**Exercise description:** Could you give the lines from the start of the records through the line containing "text_box MS Windows", that line included, as a Markdown table with the columns Row and Line, leaving out blank lines?

▶

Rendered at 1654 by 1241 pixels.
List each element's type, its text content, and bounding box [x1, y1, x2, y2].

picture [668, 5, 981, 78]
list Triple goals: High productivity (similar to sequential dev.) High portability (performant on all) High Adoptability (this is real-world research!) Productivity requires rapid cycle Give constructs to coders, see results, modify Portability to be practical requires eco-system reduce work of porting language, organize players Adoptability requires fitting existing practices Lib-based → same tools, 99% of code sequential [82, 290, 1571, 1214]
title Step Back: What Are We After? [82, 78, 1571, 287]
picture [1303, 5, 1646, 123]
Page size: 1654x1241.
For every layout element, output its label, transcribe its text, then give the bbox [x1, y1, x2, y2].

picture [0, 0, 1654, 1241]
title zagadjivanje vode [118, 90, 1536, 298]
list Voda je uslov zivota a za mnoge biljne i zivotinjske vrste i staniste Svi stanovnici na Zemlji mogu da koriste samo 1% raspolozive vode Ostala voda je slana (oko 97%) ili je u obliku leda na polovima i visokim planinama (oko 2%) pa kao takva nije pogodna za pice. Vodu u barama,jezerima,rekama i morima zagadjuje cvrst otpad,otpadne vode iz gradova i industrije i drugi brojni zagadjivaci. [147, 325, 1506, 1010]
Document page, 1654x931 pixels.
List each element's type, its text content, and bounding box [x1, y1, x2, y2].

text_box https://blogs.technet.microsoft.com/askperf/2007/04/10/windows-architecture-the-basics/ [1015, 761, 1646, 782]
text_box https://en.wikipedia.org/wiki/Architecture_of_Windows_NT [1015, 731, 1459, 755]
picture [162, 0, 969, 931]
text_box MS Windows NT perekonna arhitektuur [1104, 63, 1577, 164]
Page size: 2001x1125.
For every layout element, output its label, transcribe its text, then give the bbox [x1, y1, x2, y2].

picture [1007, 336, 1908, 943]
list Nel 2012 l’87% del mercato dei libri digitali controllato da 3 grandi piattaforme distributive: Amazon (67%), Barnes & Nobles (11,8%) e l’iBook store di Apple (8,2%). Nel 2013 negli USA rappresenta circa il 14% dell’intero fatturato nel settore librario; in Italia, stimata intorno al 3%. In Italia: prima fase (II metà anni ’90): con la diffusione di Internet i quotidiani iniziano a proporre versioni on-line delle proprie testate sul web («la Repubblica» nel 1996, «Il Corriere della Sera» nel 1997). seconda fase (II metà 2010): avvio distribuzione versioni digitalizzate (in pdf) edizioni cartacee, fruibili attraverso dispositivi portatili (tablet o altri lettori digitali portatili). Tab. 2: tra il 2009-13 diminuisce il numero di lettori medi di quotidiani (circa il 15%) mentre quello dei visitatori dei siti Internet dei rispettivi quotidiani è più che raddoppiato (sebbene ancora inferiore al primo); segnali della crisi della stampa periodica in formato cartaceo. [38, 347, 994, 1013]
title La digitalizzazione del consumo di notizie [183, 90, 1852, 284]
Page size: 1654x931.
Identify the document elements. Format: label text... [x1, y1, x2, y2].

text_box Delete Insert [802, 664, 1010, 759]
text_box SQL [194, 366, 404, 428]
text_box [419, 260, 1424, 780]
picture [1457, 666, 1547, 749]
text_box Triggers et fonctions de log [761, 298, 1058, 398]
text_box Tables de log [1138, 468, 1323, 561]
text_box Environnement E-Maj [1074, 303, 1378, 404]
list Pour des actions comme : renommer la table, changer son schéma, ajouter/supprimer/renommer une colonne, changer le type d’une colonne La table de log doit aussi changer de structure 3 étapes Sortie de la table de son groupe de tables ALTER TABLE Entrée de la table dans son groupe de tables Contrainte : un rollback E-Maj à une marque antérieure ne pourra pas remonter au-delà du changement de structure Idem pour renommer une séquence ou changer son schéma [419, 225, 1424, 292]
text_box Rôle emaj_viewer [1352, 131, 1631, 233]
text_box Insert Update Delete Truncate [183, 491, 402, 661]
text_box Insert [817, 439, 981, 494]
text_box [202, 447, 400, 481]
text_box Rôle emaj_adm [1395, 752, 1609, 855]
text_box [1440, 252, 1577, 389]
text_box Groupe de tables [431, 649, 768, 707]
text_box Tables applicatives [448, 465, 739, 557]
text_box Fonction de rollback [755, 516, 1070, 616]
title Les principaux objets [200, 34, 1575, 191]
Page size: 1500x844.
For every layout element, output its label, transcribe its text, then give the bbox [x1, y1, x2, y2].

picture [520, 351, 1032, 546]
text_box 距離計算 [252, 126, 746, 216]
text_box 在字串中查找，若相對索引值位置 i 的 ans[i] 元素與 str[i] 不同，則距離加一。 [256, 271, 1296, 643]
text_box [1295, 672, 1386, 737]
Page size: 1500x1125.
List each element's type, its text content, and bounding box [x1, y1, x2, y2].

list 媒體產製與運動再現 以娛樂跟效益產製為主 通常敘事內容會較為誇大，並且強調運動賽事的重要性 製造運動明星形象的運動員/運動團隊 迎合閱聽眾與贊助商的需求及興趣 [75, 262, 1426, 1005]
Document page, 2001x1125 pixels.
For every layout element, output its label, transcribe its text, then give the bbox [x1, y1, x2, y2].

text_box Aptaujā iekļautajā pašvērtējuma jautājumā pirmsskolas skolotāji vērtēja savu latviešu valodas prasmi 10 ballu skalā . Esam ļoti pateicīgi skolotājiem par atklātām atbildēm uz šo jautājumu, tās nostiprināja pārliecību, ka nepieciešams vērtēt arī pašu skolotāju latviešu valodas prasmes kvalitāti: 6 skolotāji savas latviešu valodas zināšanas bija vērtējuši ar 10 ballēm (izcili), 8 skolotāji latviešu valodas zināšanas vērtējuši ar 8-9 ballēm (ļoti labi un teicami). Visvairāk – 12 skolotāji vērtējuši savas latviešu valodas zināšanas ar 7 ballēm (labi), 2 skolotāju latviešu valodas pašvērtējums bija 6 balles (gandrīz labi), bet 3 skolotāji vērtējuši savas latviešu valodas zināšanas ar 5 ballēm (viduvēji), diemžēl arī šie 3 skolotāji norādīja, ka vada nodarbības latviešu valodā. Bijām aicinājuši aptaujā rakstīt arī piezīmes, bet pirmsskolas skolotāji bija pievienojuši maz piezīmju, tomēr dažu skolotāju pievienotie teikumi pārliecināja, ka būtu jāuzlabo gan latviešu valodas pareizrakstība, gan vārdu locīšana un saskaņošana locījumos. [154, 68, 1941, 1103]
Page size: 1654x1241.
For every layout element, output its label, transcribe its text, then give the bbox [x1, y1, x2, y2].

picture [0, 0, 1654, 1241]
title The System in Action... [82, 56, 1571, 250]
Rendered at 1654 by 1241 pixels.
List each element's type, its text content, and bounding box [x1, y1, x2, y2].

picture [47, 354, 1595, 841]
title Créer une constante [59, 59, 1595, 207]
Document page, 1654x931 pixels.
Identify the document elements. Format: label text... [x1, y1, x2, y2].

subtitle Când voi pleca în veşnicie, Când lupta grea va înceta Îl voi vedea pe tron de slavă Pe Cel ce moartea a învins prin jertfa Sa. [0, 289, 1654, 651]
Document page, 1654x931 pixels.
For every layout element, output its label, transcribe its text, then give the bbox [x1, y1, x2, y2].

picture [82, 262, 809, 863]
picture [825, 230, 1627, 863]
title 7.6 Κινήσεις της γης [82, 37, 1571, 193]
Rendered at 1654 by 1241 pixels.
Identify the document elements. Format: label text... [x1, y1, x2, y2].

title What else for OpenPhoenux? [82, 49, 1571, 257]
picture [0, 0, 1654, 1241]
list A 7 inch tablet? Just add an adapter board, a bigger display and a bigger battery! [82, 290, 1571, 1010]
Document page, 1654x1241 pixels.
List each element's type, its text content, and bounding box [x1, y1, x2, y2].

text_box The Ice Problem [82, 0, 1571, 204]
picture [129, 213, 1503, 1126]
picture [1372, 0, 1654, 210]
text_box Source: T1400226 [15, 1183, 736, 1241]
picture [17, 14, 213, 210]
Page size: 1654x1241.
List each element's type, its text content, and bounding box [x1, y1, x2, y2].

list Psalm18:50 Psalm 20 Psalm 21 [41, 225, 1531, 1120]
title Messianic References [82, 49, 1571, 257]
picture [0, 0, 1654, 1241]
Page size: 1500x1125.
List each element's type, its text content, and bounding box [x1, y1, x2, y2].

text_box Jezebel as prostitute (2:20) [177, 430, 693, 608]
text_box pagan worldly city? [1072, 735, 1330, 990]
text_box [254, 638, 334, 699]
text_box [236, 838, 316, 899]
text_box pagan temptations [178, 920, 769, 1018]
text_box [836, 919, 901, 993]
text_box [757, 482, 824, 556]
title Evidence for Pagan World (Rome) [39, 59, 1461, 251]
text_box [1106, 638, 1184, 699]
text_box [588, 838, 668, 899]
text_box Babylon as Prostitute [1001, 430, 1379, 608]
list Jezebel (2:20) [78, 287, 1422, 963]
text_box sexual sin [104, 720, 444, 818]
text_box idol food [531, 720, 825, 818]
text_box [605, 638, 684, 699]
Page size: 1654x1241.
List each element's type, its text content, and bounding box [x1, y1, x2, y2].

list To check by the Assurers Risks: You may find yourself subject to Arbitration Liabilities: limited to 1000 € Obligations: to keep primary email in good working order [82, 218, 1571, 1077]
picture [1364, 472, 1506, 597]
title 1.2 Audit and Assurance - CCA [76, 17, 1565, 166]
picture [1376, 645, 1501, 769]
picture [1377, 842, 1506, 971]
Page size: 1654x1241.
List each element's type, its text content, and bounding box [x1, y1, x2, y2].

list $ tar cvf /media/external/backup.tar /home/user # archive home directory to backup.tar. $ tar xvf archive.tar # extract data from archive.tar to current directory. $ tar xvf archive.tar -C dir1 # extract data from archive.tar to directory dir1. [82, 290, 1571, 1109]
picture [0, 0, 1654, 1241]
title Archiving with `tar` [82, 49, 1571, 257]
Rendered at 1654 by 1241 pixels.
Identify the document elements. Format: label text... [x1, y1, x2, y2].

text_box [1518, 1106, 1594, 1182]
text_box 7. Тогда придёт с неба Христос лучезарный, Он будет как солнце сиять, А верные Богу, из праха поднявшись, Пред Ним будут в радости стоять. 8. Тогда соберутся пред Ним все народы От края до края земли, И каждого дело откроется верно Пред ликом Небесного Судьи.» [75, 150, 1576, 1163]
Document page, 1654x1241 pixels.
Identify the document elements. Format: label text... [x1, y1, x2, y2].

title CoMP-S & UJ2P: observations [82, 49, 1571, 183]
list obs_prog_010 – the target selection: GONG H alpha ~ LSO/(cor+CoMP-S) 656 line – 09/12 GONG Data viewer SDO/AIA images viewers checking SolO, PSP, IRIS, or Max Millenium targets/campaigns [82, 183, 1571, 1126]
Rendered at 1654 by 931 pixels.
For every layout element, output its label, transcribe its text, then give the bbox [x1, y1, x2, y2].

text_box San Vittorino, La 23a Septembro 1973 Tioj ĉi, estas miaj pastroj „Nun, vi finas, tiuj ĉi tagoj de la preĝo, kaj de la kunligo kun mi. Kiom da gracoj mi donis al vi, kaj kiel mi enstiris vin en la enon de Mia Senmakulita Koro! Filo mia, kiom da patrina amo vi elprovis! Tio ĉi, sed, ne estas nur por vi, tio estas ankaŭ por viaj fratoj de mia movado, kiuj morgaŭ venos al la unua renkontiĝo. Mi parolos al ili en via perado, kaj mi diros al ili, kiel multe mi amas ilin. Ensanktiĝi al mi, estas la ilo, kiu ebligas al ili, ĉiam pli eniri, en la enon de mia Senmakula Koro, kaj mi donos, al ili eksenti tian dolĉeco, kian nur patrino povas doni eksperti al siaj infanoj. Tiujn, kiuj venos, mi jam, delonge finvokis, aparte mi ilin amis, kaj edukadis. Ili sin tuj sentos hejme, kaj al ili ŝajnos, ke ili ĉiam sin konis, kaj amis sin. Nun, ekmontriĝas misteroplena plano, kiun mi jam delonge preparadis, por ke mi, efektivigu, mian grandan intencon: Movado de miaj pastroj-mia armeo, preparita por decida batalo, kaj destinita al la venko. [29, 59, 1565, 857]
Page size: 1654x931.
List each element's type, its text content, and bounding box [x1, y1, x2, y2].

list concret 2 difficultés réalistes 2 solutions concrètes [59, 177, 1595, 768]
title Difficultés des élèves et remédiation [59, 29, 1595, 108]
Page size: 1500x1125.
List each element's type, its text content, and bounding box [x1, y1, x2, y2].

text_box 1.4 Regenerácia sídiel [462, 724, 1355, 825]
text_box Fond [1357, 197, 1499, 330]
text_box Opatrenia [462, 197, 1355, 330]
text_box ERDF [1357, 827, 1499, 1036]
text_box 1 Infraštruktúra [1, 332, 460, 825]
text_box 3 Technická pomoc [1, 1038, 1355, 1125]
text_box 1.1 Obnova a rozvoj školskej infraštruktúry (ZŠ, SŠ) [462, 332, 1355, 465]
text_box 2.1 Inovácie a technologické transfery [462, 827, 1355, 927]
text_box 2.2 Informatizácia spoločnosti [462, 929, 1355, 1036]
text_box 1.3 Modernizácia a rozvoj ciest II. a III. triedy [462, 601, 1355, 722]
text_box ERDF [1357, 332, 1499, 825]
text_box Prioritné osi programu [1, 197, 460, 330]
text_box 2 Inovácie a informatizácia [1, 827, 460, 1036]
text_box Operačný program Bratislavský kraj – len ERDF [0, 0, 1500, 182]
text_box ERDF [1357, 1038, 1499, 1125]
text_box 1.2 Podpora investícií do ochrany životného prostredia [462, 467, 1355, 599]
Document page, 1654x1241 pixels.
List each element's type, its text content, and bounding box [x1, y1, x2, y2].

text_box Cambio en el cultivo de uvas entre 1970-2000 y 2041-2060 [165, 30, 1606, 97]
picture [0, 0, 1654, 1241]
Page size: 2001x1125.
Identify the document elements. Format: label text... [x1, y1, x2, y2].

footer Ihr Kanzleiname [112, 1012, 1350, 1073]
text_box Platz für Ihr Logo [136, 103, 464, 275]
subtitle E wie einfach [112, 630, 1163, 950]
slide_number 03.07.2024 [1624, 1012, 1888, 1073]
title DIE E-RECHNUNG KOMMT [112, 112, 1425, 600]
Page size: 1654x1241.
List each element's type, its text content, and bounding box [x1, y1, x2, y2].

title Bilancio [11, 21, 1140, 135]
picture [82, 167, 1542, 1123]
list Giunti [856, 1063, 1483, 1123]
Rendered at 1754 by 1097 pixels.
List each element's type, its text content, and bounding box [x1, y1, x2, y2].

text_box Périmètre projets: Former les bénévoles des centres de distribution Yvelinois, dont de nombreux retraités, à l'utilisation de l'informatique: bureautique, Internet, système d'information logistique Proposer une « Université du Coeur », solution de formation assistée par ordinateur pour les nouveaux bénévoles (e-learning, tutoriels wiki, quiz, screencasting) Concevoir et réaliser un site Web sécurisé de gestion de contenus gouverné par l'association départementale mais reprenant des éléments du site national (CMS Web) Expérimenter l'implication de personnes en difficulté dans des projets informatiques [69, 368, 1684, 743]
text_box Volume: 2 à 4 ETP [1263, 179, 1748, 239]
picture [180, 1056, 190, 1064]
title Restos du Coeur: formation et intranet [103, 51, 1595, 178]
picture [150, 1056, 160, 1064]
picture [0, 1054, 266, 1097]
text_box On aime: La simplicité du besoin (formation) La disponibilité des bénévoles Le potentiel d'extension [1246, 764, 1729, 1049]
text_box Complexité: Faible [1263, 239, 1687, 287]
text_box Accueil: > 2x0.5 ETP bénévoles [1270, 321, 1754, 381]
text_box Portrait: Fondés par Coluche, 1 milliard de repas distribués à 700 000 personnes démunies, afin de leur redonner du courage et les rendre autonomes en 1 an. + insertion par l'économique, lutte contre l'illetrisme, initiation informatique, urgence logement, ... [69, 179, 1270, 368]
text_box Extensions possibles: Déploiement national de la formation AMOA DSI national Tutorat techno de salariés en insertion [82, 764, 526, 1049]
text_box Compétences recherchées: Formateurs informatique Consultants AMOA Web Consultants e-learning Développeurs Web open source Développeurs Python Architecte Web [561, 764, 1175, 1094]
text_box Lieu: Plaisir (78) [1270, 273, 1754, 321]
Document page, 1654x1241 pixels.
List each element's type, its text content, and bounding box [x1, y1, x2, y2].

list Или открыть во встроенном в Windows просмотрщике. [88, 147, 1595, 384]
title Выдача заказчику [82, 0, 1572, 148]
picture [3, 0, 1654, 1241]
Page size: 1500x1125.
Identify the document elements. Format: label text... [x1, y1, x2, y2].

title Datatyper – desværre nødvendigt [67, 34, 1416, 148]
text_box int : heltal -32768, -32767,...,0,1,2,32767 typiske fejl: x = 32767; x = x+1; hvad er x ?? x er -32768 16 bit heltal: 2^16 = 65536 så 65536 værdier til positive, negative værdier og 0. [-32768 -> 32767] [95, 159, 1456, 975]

◀

**Answer to the task:**
| Row | Line |
|---|---|
| 1 | Rendered at 1654 by 1241 pixels. |
| 2 | List each element's type, its text content, and bounding box [x1, y1, x2, y2]. |
| 3 | picture [668, 5, 981, 78] |
| 4 | list Triple goals: High productivity (similar to sequential dev.) High portability (performant on all) High Adoptability (this is real-world research!) Productivity requires rapid cycle Give constructs to coders, see results, modify Portability to be practical requires eco-system reduce work of porting language, organize players Adoptability requires fitting existing practices Lib-based → same tools, 99% of code sequential [82, 290, 1571, 1214] |
| 5 | title Step Back: What Are We After? [82, 78, 1571, 287] |
| 6 | picture [1303, 5, 1646, 123] |
| 7 | Page size: 1654x1241. |
| 8 | For every layout element, output its label, transcribe its text, then give the bbox [x1, y1, x2, y2]. |
| 9 | picture [0, 0, 1654, 1241] |
| 10 | title zagadjivanje vode [118, 90, 1536, 298] |
| 11 | list Voda je uslov zivota a za mnoge biljne i zivotinjske vrste i staniste Svi stanovnici na Zemlji mogu da koriste samo 1% raspolozive vode Ostala voda je slana (oko 97%) ili je u obliku leda na polovima i visokim planinama (oko 2%) pa kao takva nije pogodna za pice. Vodu u barama,jezerima,rekama i morima zagadjuje cvrst otpad,otpadne vode iz gradova i industrije i drugi brojni zagadjivaci. [147, 325, 1506, 1010] |
| 12 | Document page, 1654x931 pixels. |
| 13 | List each element's type, its text content, and bounding box [x1, y1, x2, y2]. |
| 14 | text_box https://blogs.technet.microsoft.com/askperf/2007/04/10/windows-architecture-the-basics/ [1015, 761, 1646, 782] |
| 15 | text_box https://en.wikipedia.org/wiki/Architecture_of_Windows_NT [1015, 731, 1459, 755] |
| 16 | picture [162, 0, 969, 931] |
| 17 | text_box MS Windows NT perekonna arhitektuur [1104, 63, 1577, 164] |